Полковникъ медленно взялъ и спряталъ деньги.
«Все это», — снова подумалъ онъ. — «происходитъ не то въ томъ снѣ, что мнѣ гдѣ то снится, не то въ небытiи, послѣдовавшемъ послѣ моего выстрѣла… И это какая то совсѣмъ необыкновенная вилла «Les Coccinelles»… Посмотримъ, что будетъ дальше, когда я проснусь или совсѣмъ умру»…
Онъ крѣпко пожалъ руку Ферфаксову и быстрыми шагами пошелъ по дорожкѣ своего палисадника.
Въ ту же минуту, на верху, въ каморкѣ Мишеля Строгова, нудно, назойливо, громко и безконечно залился колокольчикъ будильника.

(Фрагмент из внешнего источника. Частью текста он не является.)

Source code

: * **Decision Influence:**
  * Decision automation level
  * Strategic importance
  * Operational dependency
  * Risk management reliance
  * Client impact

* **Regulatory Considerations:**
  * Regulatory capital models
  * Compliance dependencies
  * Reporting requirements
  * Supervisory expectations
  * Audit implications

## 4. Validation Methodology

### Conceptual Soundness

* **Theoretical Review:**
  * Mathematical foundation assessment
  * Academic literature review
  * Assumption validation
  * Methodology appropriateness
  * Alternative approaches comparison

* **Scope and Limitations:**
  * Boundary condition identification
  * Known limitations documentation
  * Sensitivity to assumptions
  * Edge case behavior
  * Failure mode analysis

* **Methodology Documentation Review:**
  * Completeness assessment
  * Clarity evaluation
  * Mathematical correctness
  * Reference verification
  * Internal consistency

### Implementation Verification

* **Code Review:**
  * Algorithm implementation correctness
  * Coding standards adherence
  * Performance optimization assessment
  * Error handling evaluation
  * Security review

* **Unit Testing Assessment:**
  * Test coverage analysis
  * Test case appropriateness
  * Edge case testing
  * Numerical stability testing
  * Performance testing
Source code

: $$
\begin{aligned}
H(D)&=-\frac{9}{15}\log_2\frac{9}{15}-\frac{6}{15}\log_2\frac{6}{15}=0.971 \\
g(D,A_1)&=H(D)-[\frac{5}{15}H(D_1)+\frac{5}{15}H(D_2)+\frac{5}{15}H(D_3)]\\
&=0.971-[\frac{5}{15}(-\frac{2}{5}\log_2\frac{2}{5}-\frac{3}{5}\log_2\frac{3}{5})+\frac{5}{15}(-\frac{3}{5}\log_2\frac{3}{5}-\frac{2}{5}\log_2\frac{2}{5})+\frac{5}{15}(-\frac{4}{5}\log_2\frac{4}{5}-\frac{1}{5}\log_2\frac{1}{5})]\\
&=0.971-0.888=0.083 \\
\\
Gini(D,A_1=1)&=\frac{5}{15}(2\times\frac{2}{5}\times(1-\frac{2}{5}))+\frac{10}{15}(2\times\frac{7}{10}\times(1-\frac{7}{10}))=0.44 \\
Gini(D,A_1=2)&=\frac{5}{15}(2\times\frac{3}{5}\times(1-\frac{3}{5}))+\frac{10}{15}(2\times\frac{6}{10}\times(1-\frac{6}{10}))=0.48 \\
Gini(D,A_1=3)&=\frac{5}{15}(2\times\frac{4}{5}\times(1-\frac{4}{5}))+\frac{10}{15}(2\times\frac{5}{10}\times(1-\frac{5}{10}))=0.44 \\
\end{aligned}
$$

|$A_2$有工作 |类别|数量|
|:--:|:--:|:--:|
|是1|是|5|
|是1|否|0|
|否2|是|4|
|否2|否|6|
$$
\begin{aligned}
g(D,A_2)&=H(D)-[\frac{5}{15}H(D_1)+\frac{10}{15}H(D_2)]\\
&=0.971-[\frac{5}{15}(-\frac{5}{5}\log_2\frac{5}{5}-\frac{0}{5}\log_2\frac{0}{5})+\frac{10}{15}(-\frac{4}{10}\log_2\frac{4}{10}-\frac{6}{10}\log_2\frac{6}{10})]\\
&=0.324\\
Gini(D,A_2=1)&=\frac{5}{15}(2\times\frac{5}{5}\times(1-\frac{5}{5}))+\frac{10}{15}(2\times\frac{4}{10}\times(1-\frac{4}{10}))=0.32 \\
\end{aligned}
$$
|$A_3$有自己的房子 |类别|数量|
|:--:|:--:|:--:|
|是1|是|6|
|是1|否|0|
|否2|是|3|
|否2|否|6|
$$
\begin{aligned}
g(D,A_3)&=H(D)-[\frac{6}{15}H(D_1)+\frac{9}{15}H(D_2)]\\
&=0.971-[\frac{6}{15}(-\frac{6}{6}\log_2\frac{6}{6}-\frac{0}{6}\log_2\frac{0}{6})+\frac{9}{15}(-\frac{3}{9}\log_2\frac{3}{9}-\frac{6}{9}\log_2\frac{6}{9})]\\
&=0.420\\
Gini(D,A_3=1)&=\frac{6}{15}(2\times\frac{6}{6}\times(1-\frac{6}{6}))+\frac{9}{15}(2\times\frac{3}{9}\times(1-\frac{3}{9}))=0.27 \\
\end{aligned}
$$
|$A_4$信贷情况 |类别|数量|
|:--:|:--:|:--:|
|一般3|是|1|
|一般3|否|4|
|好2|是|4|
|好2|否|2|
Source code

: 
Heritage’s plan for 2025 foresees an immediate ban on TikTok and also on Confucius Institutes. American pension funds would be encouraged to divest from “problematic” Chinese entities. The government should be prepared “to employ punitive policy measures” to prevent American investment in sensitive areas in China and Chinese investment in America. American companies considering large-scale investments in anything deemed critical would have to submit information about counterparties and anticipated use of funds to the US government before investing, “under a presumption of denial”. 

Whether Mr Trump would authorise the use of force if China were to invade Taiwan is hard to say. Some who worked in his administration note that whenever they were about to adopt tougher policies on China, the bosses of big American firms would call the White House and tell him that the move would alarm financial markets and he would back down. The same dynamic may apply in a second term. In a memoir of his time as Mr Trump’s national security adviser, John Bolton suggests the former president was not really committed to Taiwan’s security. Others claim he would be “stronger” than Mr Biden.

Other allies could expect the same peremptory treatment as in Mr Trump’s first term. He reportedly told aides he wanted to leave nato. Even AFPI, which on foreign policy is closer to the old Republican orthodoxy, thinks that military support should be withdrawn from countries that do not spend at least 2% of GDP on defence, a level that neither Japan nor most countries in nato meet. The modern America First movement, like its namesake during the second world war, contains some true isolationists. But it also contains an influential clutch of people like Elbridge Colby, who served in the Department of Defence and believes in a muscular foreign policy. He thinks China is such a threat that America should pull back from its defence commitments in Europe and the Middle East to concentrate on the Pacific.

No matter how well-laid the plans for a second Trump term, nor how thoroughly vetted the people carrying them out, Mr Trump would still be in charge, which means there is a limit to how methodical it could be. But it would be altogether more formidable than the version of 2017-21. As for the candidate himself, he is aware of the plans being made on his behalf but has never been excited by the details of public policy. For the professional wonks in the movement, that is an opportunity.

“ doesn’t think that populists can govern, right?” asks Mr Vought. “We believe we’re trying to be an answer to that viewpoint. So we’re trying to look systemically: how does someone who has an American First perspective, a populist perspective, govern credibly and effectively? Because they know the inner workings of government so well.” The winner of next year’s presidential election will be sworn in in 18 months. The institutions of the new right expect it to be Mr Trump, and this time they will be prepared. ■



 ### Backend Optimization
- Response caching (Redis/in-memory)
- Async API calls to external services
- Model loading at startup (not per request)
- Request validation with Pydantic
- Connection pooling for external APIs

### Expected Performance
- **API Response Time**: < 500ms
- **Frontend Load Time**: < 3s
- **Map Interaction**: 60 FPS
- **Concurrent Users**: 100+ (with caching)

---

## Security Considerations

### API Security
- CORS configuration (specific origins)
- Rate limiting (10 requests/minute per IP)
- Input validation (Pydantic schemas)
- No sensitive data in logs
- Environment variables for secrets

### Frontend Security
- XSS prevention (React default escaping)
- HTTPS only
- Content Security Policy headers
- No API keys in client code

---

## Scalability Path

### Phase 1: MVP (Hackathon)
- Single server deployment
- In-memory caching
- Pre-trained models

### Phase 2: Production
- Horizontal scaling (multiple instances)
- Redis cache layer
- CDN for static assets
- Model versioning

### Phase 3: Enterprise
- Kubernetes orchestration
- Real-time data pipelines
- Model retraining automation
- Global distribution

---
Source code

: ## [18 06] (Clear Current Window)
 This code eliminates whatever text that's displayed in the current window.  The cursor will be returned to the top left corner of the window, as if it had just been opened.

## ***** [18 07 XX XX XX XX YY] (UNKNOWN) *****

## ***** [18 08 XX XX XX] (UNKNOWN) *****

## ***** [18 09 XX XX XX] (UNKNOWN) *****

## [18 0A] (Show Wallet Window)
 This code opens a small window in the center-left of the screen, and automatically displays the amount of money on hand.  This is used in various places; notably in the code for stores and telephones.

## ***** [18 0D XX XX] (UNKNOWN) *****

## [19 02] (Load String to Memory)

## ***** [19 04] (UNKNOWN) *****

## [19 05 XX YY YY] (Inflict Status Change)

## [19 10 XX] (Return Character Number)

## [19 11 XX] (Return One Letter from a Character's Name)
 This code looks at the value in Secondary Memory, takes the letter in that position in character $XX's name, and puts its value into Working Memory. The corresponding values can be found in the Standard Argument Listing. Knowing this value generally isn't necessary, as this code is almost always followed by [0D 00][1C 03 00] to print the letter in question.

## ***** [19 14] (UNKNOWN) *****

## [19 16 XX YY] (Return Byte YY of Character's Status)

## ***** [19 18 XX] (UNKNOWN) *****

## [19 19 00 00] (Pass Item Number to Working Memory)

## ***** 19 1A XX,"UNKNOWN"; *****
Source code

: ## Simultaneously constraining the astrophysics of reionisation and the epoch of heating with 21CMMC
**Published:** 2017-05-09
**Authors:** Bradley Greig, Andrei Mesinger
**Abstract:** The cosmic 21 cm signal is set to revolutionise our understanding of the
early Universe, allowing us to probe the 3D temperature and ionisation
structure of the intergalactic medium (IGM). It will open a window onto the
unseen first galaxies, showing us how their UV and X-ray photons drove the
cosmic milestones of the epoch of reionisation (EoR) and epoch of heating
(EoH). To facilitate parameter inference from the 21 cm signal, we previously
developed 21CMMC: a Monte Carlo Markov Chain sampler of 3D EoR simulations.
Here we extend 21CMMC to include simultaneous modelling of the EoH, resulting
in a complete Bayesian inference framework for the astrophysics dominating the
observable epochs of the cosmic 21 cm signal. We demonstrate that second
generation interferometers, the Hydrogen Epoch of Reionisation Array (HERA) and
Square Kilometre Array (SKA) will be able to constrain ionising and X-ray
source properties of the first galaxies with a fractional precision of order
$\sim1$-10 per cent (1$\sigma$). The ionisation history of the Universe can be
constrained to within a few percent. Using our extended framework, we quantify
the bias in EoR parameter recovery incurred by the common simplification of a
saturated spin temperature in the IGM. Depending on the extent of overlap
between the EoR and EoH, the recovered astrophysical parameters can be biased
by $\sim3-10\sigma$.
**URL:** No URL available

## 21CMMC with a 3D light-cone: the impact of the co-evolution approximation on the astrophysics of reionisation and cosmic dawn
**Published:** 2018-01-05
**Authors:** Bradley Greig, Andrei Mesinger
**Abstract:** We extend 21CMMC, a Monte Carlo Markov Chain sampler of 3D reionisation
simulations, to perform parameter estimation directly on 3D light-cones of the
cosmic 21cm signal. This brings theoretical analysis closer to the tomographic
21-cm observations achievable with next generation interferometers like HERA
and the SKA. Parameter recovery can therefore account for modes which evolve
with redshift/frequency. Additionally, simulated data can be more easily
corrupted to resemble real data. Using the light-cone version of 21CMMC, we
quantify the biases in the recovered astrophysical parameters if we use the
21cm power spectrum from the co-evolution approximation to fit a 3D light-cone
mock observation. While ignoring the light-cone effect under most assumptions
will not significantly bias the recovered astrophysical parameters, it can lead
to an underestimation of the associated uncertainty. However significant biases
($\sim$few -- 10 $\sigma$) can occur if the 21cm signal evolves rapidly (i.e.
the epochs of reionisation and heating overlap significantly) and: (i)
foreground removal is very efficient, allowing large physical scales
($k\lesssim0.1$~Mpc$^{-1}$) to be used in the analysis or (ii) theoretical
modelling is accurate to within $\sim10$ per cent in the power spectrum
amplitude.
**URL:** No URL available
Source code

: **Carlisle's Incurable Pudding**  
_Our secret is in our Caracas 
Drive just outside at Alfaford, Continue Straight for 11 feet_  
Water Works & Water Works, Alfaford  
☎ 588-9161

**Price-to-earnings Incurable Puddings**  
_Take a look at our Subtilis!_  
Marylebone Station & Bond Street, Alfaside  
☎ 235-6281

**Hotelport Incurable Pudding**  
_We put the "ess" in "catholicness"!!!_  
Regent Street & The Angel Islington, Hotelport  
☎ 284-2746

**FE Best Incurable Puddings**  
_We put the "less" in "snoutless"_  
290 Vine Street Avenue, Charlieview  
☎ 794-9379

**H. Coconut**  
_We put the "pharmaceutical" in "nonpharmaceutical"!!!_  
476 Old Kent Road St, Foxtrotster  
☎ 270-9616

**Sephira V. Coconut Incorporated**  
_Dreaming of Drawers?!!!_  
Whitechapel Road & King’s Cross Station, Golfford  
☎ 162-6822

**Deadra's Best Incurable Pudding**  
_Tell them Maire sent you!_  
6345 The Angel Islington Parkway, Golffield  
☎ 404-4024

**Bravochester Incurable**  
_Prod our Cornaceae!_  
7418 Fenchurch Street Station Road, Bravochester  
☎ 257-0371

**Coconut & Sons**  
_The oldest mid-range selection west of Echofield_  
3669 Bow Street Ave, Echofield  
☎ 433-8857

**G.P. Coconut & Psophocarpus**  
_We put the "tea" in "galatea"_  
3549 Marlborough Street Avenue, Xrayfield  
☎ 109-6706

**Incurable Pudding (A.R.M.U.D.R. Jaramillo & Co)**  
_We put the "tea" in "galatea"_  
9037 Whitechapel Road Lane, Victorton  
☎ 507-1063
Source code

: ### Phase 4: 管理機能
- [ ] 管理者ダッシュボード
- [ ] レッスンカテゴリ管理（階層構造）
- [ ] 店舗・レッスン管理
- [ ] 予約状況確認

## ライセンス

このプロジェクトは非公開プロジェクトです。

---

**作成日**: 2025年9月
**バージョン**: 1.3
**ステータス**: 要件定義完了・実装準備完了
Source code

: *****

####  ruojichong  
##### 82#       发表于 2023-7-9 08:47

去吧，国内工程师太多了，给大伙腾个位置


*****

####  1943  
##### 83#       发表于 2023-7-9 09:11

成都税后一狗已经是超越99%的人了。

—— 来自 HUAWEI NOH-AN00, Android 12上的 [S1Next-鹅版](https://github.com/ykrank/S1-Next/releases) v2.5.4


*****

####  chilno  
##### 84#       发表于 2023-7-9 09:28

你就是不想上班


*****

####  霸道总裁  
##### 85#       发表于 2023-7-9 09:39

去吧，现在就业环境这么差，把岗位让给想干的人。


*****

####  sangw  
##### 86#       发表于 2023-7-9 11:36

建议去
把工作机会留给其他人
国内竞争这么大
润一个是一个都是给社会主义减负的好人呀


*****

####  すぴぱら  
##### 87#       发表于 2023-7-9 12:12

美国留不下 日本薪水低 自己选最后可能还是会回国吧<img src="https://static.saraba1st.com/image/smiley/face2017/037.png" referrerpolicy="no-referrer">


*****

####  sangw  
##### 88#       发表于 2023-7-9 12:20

Въ подвальномъ этажѣ загорѣлся огонь. Проспалъ, значитъ, старый Агафошкинъ.
ЧАСТЬ ВТОРАЯ
«КАПИТАНЪ НЕМО»
…"Пособiемъ художника всегда будетъ фантазiя, а цѣлью его, хотя и несознательною, пассивною, или замаскированною, стремленiе къ тѣмъ или другимъ идеаламъ, хоть бы, напримѣръ, къ усовершенствованiю наблюдаемыхъ имъ явленiй, и замѣнѣ худшаго лучшимъ.
И это лучшее и будетъ идеаломъ, отъ котораго не отдѣлаться художнику, особенно, когда у него, кромѣ ума, есть и сердце»…
I
Уже пять лѣтъ, какъ инженеръ Долле велъ двойную жизнь. У него было нѣсколько заводовъ и мастерскихъ, обслуживавшихъ его изобрѣтенiя и находившихся въ рукахъ акцiонерныхъ компанiй и обществъ, его состоянiе быстро росло и исчислялось уже во многихъ сотняхъ миллiоновъ франковъ, а онъ продолжалъ вести тотъ же скромный образъ жизни. Онъ не игралъ въ игорныхъ домахъ, или на биржѣ, не имѣлъ дорогой любовницы, не расточалъ своего богатства на внѣшнюю, всѣмъ видную благотворительность. Онъ терпѣливо копилъ и прiумножалъ свои капиталы. Люди спрашивали: «для чего»? Люди завидовали ему и осуждали его. Онъ не обращалъ на это вниманiя. Впрочемъ, мало кто зналъ точно цифру его состоянiя. Долле не любилъ, чтобы ему заглядывали въ карманъ, или знали состоянiе его текущихъ счетовъ.